### [What is needed]
Would you print the data below exactly, leaving out every picture?

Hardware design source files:
[Start of section]

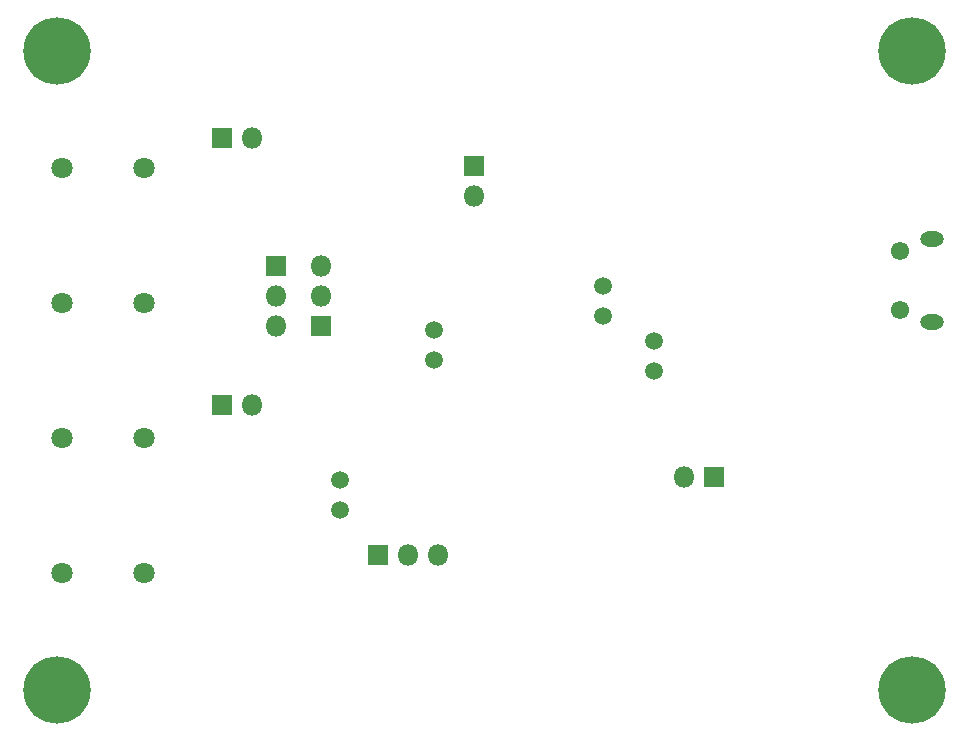
<source format=gbr>
G04 #@! TF.GenerationSoftware,KiCad,Pcbnew,(5.1.5-0-10_14)*
G04 #@! TF.CreationDate,2020-03-25T22:17:50-07:00*
G04 #@! TF.ProjectId,EOGee,454f4765-652e-46b6-9963-61645f706362,rev?*
G04 #@! TF.SameCoordinates,Original*
G04 #@! TF.FileFunction,Soldermask,Bot*
G04 #@! TF.FilePolarity,Negative*
%FSLAX46Y46*%
G04 Gerber Fmt 4.6, Leading zero omitted, Abs format (unit mm)*
G04 Created by KiCad (PCBNEW (5.1.5-0-10_14)) date 2020-03-25 22:17:50*
%MOMM*%
%LPD*%
G04 APERTURE LIST*
%ADD10O,1.800000X1.800000*%
%ADD11R,1.800000X1.800000*%
%ADD12C,1.550000*%
%ADD13O,2.000000X1.300000*%
%ADD14C,1.800000*%
%ADD15C,1.500000*%
%ADD16C,5.700000*%
G04 APERTURE END LIST*
D10*
X127825500Y-60769500D03*
D11*
X130365500Y-60769500D03*
D12*
X146111500Y-46569000D03*
X146111500Y-41569000D03*
D13*
X148811500Y-47569000D03*
X148811500Y-40569000D03*
D14*
X75097000Y-68834000D03*
X82097000Y-68834000D03*
D15*
X106616500Y-50800000D03*
X106616500Y-48260000D03*
X120904000Y-44577000D03*
X120904000Y-47117000D03*
X125285500Y-49212500D03*
X125285500Y-51752500D03*
D14*
X82097000Y-34544000D03*
X75097000Y-34544000D03*
X75097000Y-57404000D03*
X82097000Y-57404000D03*
X75097000Y-45974000D03*
X82097000Y-45974000D03*
D10*
X91186000Y-32004000D03*
D11*
X88646000Y-32004000D03*
X88646000Y-54610000D03*
D10*
X91186000Y-54610000D03*
D11*
X110045500Y-34417000D03*
D10*
X110045500Y-36957000D03*
D15*
X98679000Y-60960000D03*
X98679000Y-63500000D03*
D11*
X97028000Y-47942500D03*
D10*
X97028000Y-45402500D03*
X97028000Y-42862500D03*
X93281500Y-47942500D03*
X93281500Y-45402500D03*
D11*
X93281500Y-42862500D03*
X101854000Y-67310000D03*
D10*
X104394000Y-67310000D03*
X106934000Y-67310000D03*
D16*
X74676000Y-24638000D03*
X147066000Y-24638000D03*
X74676000Y-78740000D03*
X147066000Y-78740000D03*
M02*

</source>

[End of section]

### [Answer to this exercise]
<source format=gbr>
G04 #@! TF.GenerationSoftware,KiCad,Pcbnew,(5.1.5-0-10_14)*
G04 #@! TF.CreationDate,2020-03-25T22:17:50-07:00*
G04 #@! TF.ProjectId,EOGee,454f4765-652e-46b6-9963-61645f706362,rev?*
G04 #@! TF.SameCoordinates,Original*
G04 #@! TF.FileFunction,Soldermask,Bot*
G04 #@! TF.FilePolarity,Negative*
%FSLAX46Y46*%
G04 Gerber Fmt 4.6, Leading zero omitted, Abs format (unit mm)*
G04 Created by KiCad (PCBNEW (5.1.5-0-10_14)) date 2020-03-25 22:17:50*
%MOMM*%
%LPD*%
G04 APERTURE LIST*
%ADD10O,1.800000X1.800000*%
%ADD11R,1.800000X1.800000*%
%ADD12C,1.550000*%
%ADD13O,2.000000X1.300000*%
%ADD14C,1.800000*%
%ADD15C,1.500000*%
%ADD16C,5.700000*%
G04 APERTURE END LIST*
D10*
X127825500Y-60769500D03*
D11*
X130365500Y-60769500D03*
D12*
X146111500Y-46569000D03*
X146111500Y-41569000D03*
D13*
X148811500Y-47569000D03*
X148811500Y-40569000D03*
D14*
X75097000Y-68834000D03*
X82097000Y-68834000D03*
D15*
X106616500Y-50800000D03*
X106616500Y-48260000D03*
X120904000Y-44577000D03*
X120904000Y-47117000D03*
X125285500Y-49212500D03*
X125285500Y-51752500D03*
D14*
X82097000Y-34544000D03*
X75097000Y-34544000D03*
X75097000Y-57404000D03*
X82097000Y-57404000D03*
X75097000Y-45974000D03*
X82097000Y-45974000D03*
D10*
X91186000Y-32004000D03*
D11*
X88646000Y-32004000D03*
X88646000Y-54610000D03*
D10*
X91186000Y-54610000D03*
D11*
X110045500Y-34417000D03*
D10*
X110045500Y-36957000D03*
D15*
X98679000Y-60960000D03*
X98679000Y-63500000D03*
D11*
X97028000Y-47942500D03*
D10*
X97028000Y-45402500D03*
X97028000Y-42862500D03*
X93281500Y-47942500D03*
X93281500Y-45402500D03*
D11*
X93281500Y-42862500D03*
X101854000Y-67310000D03*
D10*
X104394000Y-67310000D03*
X106934000Y-67310000D03*
D16*
X74676000Y-24638000D03*
X147066000Y-24638000D03*
X74676000Y-78740000D03*
X147066000Y-78740000D03*
M02*

</source>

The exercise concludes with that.